Oftentimes when I drive I will listen to a popular hunting and fishing podcast put on by my hero, Steven Rinella. The podcast is named “Meat Eater” for the television show that he has on Netflix. If you’re a hunter or fisherman and haven’t watched the show or listened to the podcast, I strongly encourage you to do so. It covers a wide variety of topics in the outdoor world, and I’ve learned a great deal of things listening. One of the topics of the conversation the other day was recovery dogs. I have a dog, Tessie, that will blood trail a deer, but I highly doubt she’d know what to do if she stumbled onto a ticked off buck that was still alive. However, I’ve seen some really good recovery dogs in action over the years, and the podcast made me think of one hunt in particular.
I think I’ve mentioned before that my dad doesn’t do much hunting. He would much rather fish than suffer the misery of sitting in the cold waiting for a deer to walk by. However, he will sometimes accompany me on a trip to spend some time together. I’m pretty sure he does it knowing that the only way he’s going to see his son in the fall or winter is by getting in the woods. When it comes to deer season I’ll admit that I’m pretty selfish with my time. I’ve missed friends and family member’s weddings and funerals because they interfered with deer season. Hey, it’s not my fault they chose to get married during the rut!

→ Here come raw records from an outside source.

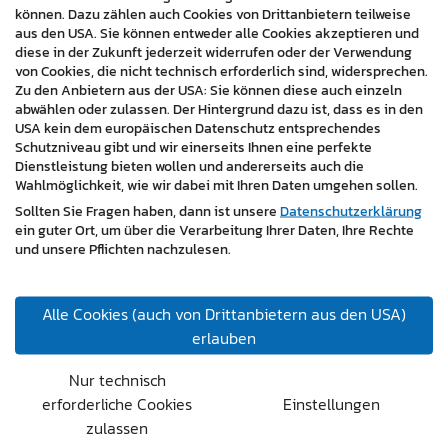
Digitalisierungsstand Ihres Unternehmens und zeigen
können. Dazu zählen auch Cookies von Drittanbietern teilweise
Optimierungschancen auf. Als Full-Service-Agentur
aus den USA. Sie können entweder alle Cookies akzeptieren und
diese in der Zukunft jederzeit widerrufen oder der Verwendung
bleibt es aber nicht nur bei der Beratung: Wir helfen bei
von Cookies, die nicht technisch erforderlich sind, widersprechen.
der Umsetzung der geplanten Maßnahmen und
Zu den Anbietern aus der USA: Sie können diese auch einzeln
betreuen Sie auch nach Start Ihres Digitalprojekts.
abwählen oder zulassen. Der Hintergrund dazu ist, dass es in den
USA kein dem europäischen Datenschutz entsprechendes
Außerdem gut zu wissen:
Schutzniveau gibt und wir einerseits Ihnen eine perfekte
Dienstleistung bieten wollen und andererseits auch die
Im Zuge der KMU-Digital Offensive gibt es momentan
Wahlmöglichkeit, wie wir dabei mit Ihren Daten umgehen sollen.
einige Möglichkeiten zur
Förderung
.
Sollten Sie Fragen haben, dann ist unsere
Datenschutzerklärung
ein guter Ort, um über die Verarbeitung Ihrer Daten, Ihre Rechte
und unsere Pflichten nachzulesen.
Alle Cookies (auch von Drittanbietern aus den USA)
erlauben
Nur technisch
erforderliche Cookies
Einstellungen
zulassen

I got Dad to join me and an old friend from high school, Weston Windham, on a morning hunt in December 2016. It was a pretty chilly morning, and I expected the deer to move well as soon as the sun started getting higher and melting off the frost. We got up early and met Weston at a chunk of land outside of Laurel that his family owned. Weston, being a gracious host, made sure to send Dad to a good stand that is nearly impossible not to see deer from. I hunted a ladder stand not too far from Dad, in the event that he actually pulled the trigger that I could go and help him. I settled into my stand just as the sun started coming up. Almost immediately, I began to start seeing deer going about their morning routines. I can’t remember just how many I saw that morning, but I remember it being a lot. I wondered if Dad was having the same luck. At the time, I was thirty years old and my dad had never killed a deer in my lifetime. He says he shot a few back in the 70’s, but I have no proof of that. I did know that he’d never killed a “rack buck” before, and I anxiously awaited hearing a gunshot in hopes that his days of deer-less-ness ended.

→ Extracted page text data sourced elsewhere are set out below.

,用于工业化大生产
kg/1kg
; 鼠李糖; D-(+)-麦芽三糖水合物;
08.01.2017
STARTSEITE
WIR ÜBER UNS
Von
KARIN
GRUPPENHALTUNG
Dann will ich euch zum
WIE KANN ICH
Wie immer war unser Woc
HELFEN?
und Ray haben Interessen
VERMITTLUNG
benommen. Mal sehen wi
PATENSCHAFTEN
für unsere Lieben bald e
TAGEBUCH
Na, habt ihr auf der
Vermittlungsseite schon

By 10:00 that morning, the action at my stand had dwindled, so I began to climb down. I still hadn’t heard a gunshot, so I was a little disappointed. As I walked down a lane headed back to the truck, a buck stepped out into the lane and stopped about 100 yards in front of me. The sun was almost directly in my eyes, but I could make out his rack well enough to know what I was shooting. I shouldered my rifle, took aim, and squeezed the trigger. The buck dropped right in his tracks. As I walked closer to the deer, I was startled by a loud gunshot not far away. The shot came from where my dad was hunting. My heart began to pound with excitement wondering what he had killed. I pretty much forgot about the buck that I shot, and I hurried to his stand. When I got there, he was still shaking from the adrenaline. He explained that he had shot at a buck and felt confident that he’d hit him. He showed me where the deer went, and we found blood. This is where the fun ends and the work begins.

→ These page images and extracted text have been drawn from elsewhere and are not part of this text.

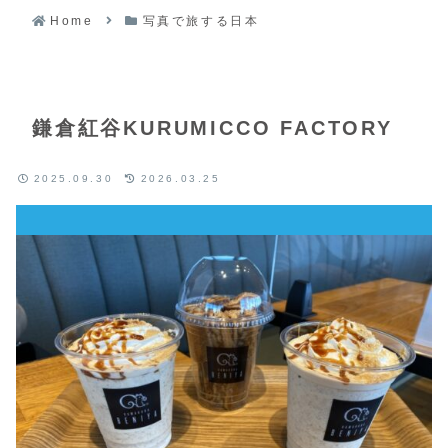
Home
写真で旅する日本
鎌倉紅谷KURUMICCO FACTORY
2025.09.30
2026.03.25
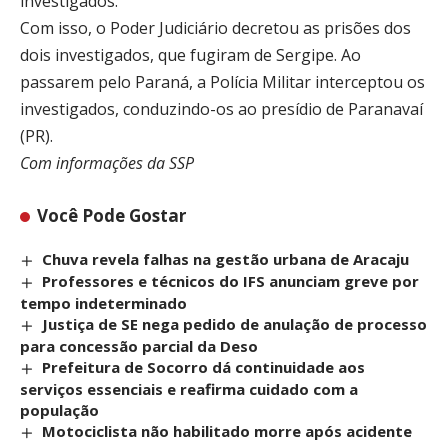
investigados.
Com isso, o Poder Judiciário decretou as prisões dos
dois investigados, que fugiram de Sergipe. Ao
passarem pelo Paraná, a Polícia Militar interceptou os
investigados, conduzindo-os ao presídio de Paranavaí
(PR).
Com informações da SSP
Você Pode Gostar
Chuva revela falhas na gestão urbana de Aracaju
Professores e técnicos do IFS anunciam greve por
tempo indeterminado
Justiça de SE nega pedido de anulação de processo
para concessão parcial da Deso
Prefeitura de Socorro dá continuidade aos
serviços essenciais e reafirma cuidado com a
população
Motociclista não habilitado morre após acidente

We trailed this buck for as long as any deer that I’ve ever trailed. We trailed him through the thickest briars that you can imagine. We trailed him for over two miles that went in a big circle. There were multiple times that I thought the deer had to be close and multiple times when I thought we should give up. Finally, we backed out and brought in the secret weapon, Tank. Tank is Weston’s pit bull that serves as a catch dog. Tank will catch wild hogs, deer, and pretty much anything else that you put him on. Tank also happens to be my dad’s favorite dog in the world and for good cause. Weston rigged Tank up with a GPS collar and put him on the trail. It wasn’t five minutes later Weston was screaming at me to bring a gun! When I arrived with a shotgun in tote my brain couldn’t believe what my eyes were seeing. Tank had ahold of the buck by the snout and the buck had picked the dog up and was slinging him back and forth. The dog never let go of the buck. Weston quickly grabbed the shotgun and finished him off, giving my dad his first ever buck.
I tried to argue that Dad still hadn’t actually killed a buck, but after we examined the wound we decided that the deer would have died if we’d have given it more time. After loading up the deer we made our way around to the buck that I’d killed and loaded it as well. As we began to skin the two deer I remember thinking of how cool it was to double down with my dad. The two bucks weren’t going to make any record books, but neither one of us cared. We took our time cleaning the deer, and we all three shared our versions of how the morning unfolded. It was a moment that I’ll probably never be able to recreate. Then again, maybe one day I’ll double down with one of my kids.